WORK REQUIRED
Lines with the word "отказе" are the answer; copy each of them from the data below.

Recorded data
=== Begin Enclosure ===
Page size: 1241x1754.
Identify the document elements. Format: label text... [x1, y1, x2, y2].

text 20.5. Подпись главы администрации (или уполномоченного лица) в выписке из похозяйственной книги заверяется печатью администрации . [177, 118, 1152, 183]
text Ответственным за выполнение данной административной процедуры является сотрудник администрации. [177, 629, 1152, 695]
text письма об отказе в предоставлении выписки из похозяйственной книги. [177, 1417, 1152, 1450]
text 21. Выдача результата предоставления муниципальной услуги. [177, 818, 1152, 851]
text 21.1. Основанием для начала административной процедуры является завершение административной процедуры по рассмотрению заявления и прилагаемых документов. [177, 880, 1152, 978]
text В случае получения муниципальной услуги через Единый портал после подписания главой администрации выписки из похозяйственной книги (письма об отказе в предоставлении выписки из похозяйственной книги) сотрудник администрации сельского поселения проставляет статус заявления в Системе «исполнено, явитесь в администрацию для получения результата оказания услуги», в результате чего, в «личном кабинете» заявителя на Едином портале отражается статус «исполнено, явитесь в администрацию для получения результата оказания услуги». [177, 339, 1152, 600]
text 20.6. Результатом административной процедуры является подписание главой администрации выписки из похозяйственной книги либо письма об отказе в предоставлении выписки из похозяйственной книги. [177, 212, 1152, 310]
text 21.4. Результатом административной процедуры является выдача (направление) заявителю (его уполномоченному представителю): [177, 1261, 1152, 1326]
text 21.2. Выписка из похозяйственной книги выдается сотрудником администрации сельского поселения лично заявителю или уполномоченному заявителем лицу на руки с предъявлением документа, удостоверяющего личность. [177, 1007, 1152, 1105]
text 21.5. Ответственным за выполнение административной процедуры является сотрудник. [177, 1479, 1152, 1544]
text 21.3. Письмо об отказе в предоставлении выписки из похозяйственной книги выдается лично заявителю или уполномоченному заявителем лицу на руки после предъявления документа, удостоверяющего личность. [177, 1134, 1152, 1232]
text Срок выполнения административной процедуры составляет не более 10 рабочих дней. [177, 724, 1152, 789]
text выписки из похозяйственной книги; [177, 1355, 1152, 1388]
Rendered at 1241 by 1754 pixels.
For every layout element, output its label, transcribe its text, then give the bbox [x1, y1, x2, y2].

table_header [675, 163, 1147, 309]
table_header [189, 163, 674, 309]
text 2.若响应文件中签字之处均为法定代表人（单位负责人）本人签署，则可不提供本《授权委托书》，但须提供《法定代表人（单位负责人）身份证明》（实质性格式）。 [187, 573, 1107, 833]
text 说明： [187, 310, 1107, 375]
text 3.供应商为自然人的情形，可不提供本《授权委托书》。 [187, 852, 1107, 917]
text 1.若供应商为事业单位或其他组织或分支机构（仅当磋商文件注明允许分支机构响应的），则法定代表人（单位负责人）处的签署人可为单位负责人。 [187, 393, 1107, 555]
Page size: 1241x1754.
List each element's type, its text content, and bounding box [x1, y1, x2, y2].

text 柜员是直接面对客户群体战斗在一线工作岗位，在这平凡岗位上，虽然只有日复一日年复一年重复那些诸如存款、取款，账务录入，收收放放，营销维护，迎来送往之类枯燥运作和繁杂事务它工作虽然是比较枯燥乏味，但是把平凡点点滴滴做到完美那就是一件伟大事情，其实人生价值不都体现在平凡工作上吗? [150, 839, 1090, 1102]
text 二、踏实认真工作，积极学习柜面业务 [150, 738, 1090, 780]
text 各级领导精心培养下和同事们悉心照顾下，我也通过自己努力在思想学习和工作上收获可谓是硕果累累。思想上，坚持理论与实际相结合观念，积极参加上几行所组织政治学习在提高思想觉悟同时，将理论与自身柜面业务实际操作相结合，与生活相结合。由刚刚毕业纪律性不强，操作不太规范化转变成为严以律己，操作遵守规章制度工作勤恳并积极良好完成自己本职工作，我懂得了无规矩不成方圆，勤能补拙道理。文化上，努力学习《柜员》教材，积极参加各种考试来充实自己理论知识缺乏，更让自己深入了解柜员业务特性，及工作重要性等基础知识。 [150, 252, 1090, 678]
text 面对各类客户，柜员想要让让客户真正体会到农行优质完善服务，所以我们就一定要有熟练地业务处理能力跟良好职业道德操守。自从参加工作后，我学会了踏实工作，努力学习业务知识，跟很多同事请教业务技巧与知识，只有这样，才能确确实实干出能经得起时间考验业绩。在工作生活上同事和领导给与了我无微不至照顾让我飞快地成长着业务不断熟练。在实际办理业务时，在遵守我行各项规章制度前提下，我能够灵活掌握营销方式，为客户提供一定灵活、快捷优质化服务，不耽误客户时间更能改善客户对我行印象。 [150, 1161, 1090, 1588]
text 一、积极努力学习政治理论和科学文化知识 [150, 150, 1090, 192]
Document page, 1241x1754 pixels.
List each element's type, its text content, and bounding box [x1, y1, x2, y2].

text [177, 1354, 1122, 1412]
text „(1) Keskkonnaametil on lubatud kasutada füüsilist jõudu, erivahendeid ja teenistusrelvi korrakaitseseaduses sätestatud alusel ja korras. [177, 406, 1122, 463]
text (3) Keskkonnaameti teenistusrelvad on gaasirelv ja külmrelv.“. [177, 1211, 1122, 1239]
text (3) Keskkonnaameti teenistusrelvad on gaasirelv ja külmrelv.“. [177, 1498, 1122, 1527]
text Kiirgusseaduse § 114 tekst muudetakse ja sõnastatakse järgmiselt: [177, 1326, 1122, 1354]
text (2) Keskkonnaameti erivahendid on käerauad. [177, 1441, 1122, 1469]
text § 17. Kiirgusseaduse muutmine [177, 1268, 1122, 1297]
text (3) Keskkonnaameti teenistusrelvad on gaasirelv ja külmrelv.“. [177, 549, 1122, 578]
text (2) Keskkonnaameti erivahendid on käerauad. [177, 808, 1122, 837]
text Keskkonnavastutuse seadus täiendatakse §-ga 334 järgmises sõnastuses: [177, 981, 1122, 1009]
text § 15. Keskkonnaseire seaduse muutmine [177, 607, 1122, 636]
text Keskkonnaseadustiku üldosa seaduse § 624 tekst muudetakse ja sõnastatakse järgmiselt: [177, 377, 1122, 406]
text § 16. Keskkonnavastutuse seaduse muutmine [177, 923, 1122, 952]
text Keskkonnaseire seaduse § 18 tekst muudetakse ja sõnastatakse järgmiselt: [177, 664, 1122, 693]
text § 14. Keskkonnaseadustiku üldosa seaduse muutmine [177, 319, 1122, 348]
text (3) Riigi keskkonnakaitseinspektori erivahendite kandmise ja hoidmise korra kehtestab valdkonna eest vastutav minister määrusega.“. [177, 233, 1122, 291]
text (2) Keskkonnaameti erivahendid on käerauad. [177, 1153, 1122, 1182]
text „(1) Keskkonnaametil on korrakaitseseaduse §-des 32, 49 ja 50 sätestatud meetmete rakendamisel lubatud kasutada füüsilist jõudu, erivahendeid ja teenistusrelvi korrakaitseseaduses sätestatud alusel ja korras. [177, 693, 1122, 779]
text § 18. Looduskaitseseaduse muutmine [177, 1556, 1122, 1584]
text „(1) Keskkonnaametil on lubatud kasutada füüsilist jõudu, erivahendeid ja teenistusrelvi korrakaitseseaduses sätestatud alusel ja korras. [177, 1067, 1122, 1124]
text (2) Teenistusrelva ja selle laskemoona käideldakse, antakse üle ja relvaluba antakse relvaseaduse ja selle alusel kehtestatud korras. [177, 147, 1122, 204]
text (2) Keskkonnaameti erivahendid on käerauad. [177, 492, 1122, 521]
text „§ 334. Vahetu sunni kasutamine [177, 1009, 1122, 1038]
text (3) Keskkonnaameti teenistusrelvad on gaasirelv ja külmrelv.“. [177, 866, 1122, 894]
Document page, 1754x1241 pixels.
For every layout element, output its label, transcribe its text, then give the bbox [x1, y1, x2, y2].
=== End Enclosure ===
ANSWER TO THIS PROBLEM
text письма об отказе в предоставлении выписки из похозяйственной книги. [177, 1417, 1152, 1450]
text В случае получения муниципальной услуги через Единый портал после подписания главой администрации выписки из похозяйственной книги (письма об отказе в предоставлении выписки из похозяйственной книги) сотрудник администрации сельского поселения проставляет статус заявления в Системе «исполнено, явитесь в администрацию для получения результата оказания услуги», в результате чего, в «личном кабинете» заявителя на Едином портале отражается статус «исполнено, явитесь в администрацию для получения результата оказания услуги». [177, 339, 1152, 600]
text 20.6. Результатом административной процедуры является подписание главой администрации выписки из похозяйственной книги либо письма об отказе в предоставлении выписки из похозяйственной книги. [177, 212, 1152, 310]
text 21.3. Письмо об отказе в предоставлении выписки из похозяйственной книги выдается лично заявителю или уполномоченному заявителем лицу на руки после предъявления документа, удостоверяющего личность. [177, 1134, 1152, 1232]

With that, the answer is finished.